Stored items
▬▬▬

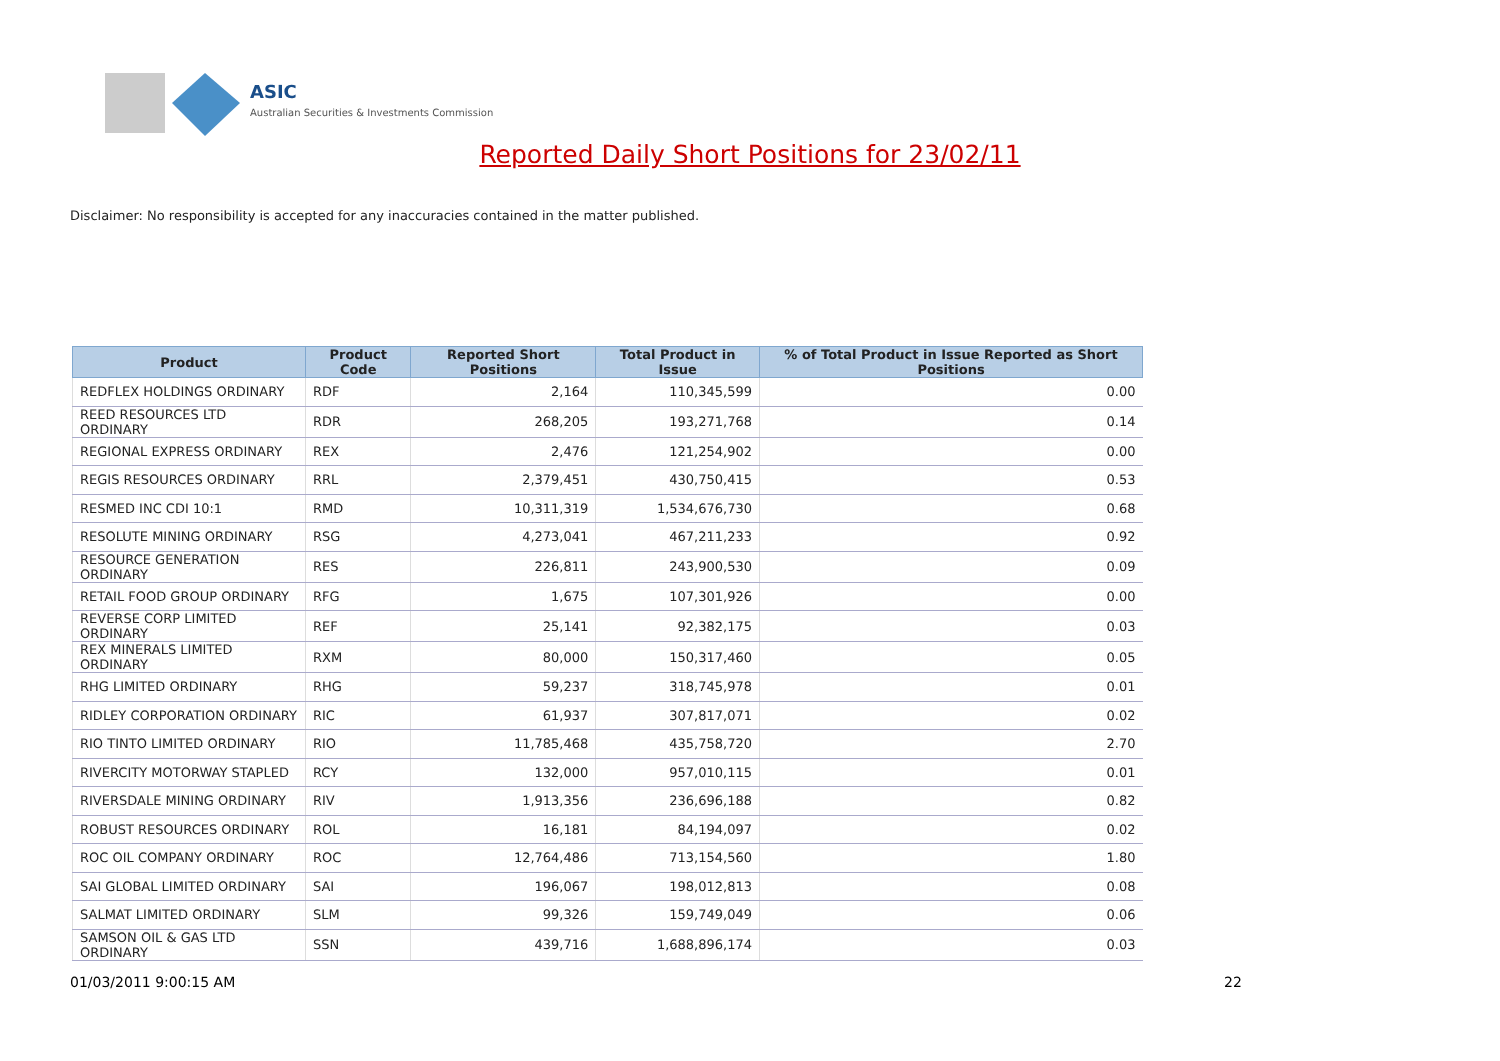ASIC
Australian Securities & Investments Commission
Reported Daily Short Positions for 23/02/11
Disclaimer: No responsibility is accepted for any inaccuracies contained in the matter published.
| Product | Product Code | Reported Short Positions | Total Product in Issue | % of Total Product in Issue Reported as Short Positions |
| --- | --- | --- | --- | --- |
| REDFLEX HOLDINGS ORDINARY | RDF | 2,164 | 110,345,599 | 0.00 |
| REED RESOURCES LTD ORDINARY | RDR | 268,205 | 193,271,768 | 0.14 |
| REGIONAL EXPRESS ORDINARY | REX | 2,476 | 121,254,902 | 0.00 |
| REGIS RESOURCES ORDINARY | RRL | 2,379,451 | 430,750,415 | 0.53 |
| RESMED INC CDI 10:1 | RMD | 10,311,319 | 1,534,676,730 | 0.68 |
| RESOLUTE MINING ORDINARY | RSG | 4,273,041 | 467,211,233 | 0.92 |
| RESOURCE GENERATION ORDINARY | RES | 226,811 | 243,900,530 | 0.09 |
| RETAIL FOOD GROUP ORDINARY | RFG | 1,675 | 107,301,926 | 0.00 |
| REVERSE CORP LIMITED ORDINARY | REF | 25,141 | 92,382,175 | 0.03 |
| REX MINERALS LIMITED ORDINARY | RXM | 80,000 | 150,317,460 | 0.05 |
| RHG LIMITED ORDINARY | RHG | 59,237 | 318,745,978 | 0.01 |
| RIDLEY CORPORATION ORDINARY | RIC | 61,937 | 307,817,071 | 0.02 |
| RIO TINTO LIMITED ORDINARY | RIO | 11,785,468 | 435,758,720 | 2.70 |
| RIVERCITY MOTORWAY STAPLED | RCY | 132,000 | 957,010,115 | 0.01 |
| RIVERSDALE MINING ORDINARY | RIV | 1,913,356 | 236,696,188 | 0.82 |
| ROBUST RESOURCES ORDINARY | ROL | 16,181 | 84,194,097 | 0.02 |
| ROC OIL COMPANY ORDINARY | ROC | 12,764,486 | 713,154,560 | 1.80 |
| SAI GLOBAL LIMITED ORDINARY | SAI | 196,067 | 198,012,813 | 0.08 |
| SALMAT LIMITED ORDINARY | SLM | 99,326 | 159,749,049 | 0.06 |
| SAMSON OIL & GAS LTD ORDINARY | SSN | 439,716 | 1,688,896,174 | 0.03 |
01/03/2011 9:00:15 AM 22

▬▬▬

Number of lines above with the word "Reported": state it alone.

2